What you return should be the entries, unchanged, without their pictures.

Stored data:
———

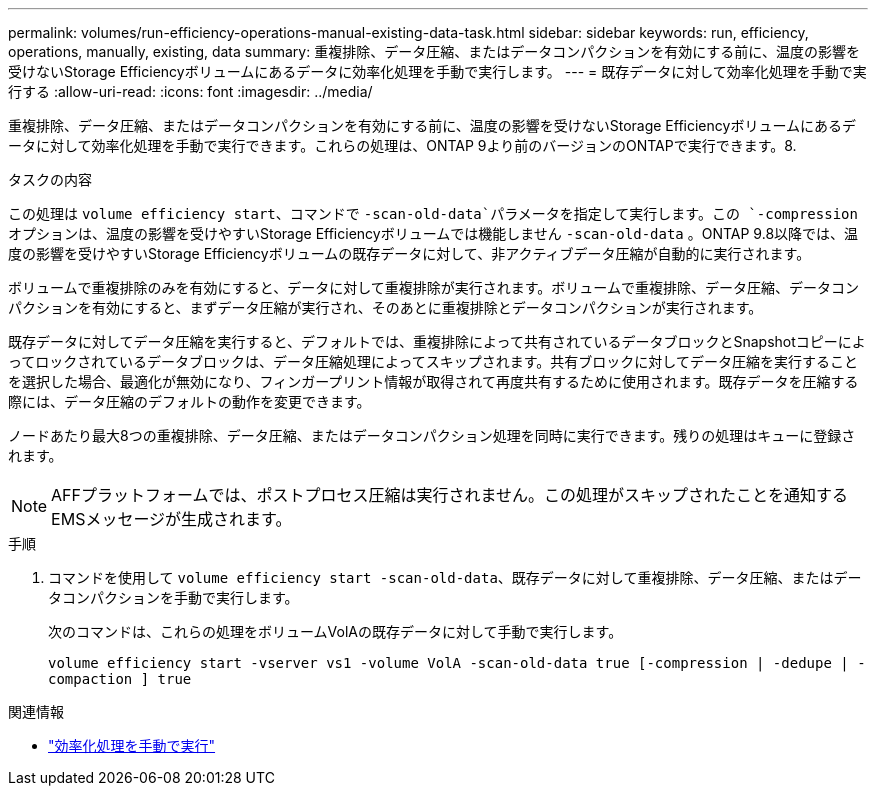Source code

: ---
permalink: volumes/run-efficiency-operations-manual-existing-data-task.html 
sidebar: sidebar 
keywords: run, efficiency, operations, manually, existing, data 
summary: 重複排除、データ圧縮、またはデータコンパクションを有効にする前に、温度の影響を受けないStorage Efficiencyボリュームにあるデータに効率化処理を手動で実行します。 
---
= 既存データに対して効率化処理を手動で実行する
:allow-uri-read: 
:icons: font
:imagesdir: ../media/


[role="lead"]
重複排除、データ圧縮、またはデータコンパクションを有効にする前に、温度の影響を受けないStorage Efficiencyボリュームにあるデータに対して効率化処理を手動で実行できます。これらの処理は、ONTAP 9より前のバージョンのONTAPで実行できます。8.

.タスクの内容
この処理は `volume efficiency start`、コマンドで `-scan-old-data`パラメータを指定して実行します。この `-compression` オプションは、温度の影響を受けやすいStorage Efficiencyボリュームでは機能しません `-scan-old-data` 。ONTAP 9.8以降では、温度の影響を受けやすいStorage Efficiencyボリュームの既存データに対して、非アクティブデータ圧縮が自動的に実行されます。

ボリュームで重複排除のみを有効にすると、データに対して重複排除が実行されます。ボリュームで重複排除、データ圧縮、データコンパクションを有効にすると、まずデータ圧縮が実行され、そのあとに重複排除とデータコンパクションが実行されます。

既存データに対してデータ圧縮を実行すると、デフォルトでは、重複排除によって共有されているデータブロックとSnapshotコピーによってロックされているデータブロックは、データ圧縮処理によってスキップされます。共有ブロックに対してデータ圧縮を実行することを選択した場合、最適化が無効になり、フィンガープリント情報が取得されて再度共有するために使用されます。既存データを圧縮する際には、データ圧縮のデフォルトの動作を変更できます。

ノードあたり最大8つの重複排除、データ圧縮、またはデータコンパクション処理を同時に実行できます。残りの処理はキューに登録されます。

[NOTE]
====
AFFプラットフォームでは、ポストプロセス圧縮は実行されません。この処理がスキップされたことを通知するEMSメッセージが生成されます。

====
.手順
. コマンドを使用して `volume efficiency start -scan-old-data`、既存データに対して重複排除、データ圧縮、またはデータコンパクションを手動で実行します。
+
次のコマンドは、これらの処理をボリュームVolAの既存データに対して手動で実行します。

+
`volume efficiency start -vserver vs1 -volume VolA -scan-old-data true [-compression | -dedupe | -compaction ] true`



.関連情報
* link:run-efficiency-operations-manual-task.html["効率化処理を手動で実行"]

———

REPLY:
Source code

: ---
permalink: volumes/run-efficiency-operations-manual-existing-data-task.html 
sidebar: sidebar 
keywords: run, efficiency, operations, manually, existing, data 
summary: 重複排除、データ圧縮、またはデータコンパクションを有効にする前に、温度の影響を受けないStorage Efficiencyボリュームにあるデータに効率化処理を手動で実行します。 
---
= 既存データに対して効率化処理を手動で実行する
:allow-uri-read: 
:icons: font
:imagesdir: ../media/


[role="lead"]
重複排除、データ圧縮、またはデータコンパクションを有効にする前に、温度の影響を受けないStorage Efficiencyボリュームにあるデータに対して効率化処理を手動で実行できます。これらの処理は、ONTAP 9より前のバージョンのONTAPで実行できます。8.

.タスクの内容
この処理は `volume efficiency start`、コマンドで `-scan-old-data`パラメータを指定して実行します。この `-compression` オプションは、温度の影響を受けやすいStorage Efficiencyボリュームでは機能しません `-scan-old-data` 。ONTAP 9.8以降では、温度の影響を受けやすいStorage Efficiencyボリュームの既存データに対して、非アクティブデータ圧縮が自動的に実行されます。

ボリュームで重複排除のみを有効にすると、データに対して重複排除が実行されます。ボリュームで重複排除、データ圧縮、データコンパクションを有効にすると、まずデータ圧縮が実行され、そのあとに重複排除とデータコンパクションが実行されます。

既存データに対してデータ圧縮を実行すると、デフォルトでは、重複排除によって共有されているデータブロックとSnapshotコピーによってロックされているデータブロックは、データ圧縮処理によってスキップされます。共有ブロックに対してデータ圧縮を実行することを選択した場合、最適化が無効になり、フィンガープリント情報が取得されて再度共有するために使用されます。既存データを圧縮する際には、データ圧縮のデフォルトの動作を変更できます。

ノードあたり最大8つの重複排除、データ圧縮、またはデータコンパクション処理を同時に実行できます。残りの処理はキューに登録されます。

[NOTE]
====
AFFプラットフォームでは、ポストプロセス圧縮は実行されません。この処理がスキップされたことを通知するEMSメッセージが生成されます。

====
.手順
. コマンドを使用して `volume efficiency start -scan-old-data`、既存データに対して重複排除、データ圧縮、またはデータコンパクションを手動で実行します。
+
次のコマンドは、これらの処理をボリュームVolAの既存データに対して手動で実行します。

+
`volume efficiency start -vserver vs1 -volume VolA -scan-old-data true [-compression | -dedupe | -compaction ] true`



.関連情報
* link:run-efficiency-operations-manual-task.html["効率化処理を手動で実行"]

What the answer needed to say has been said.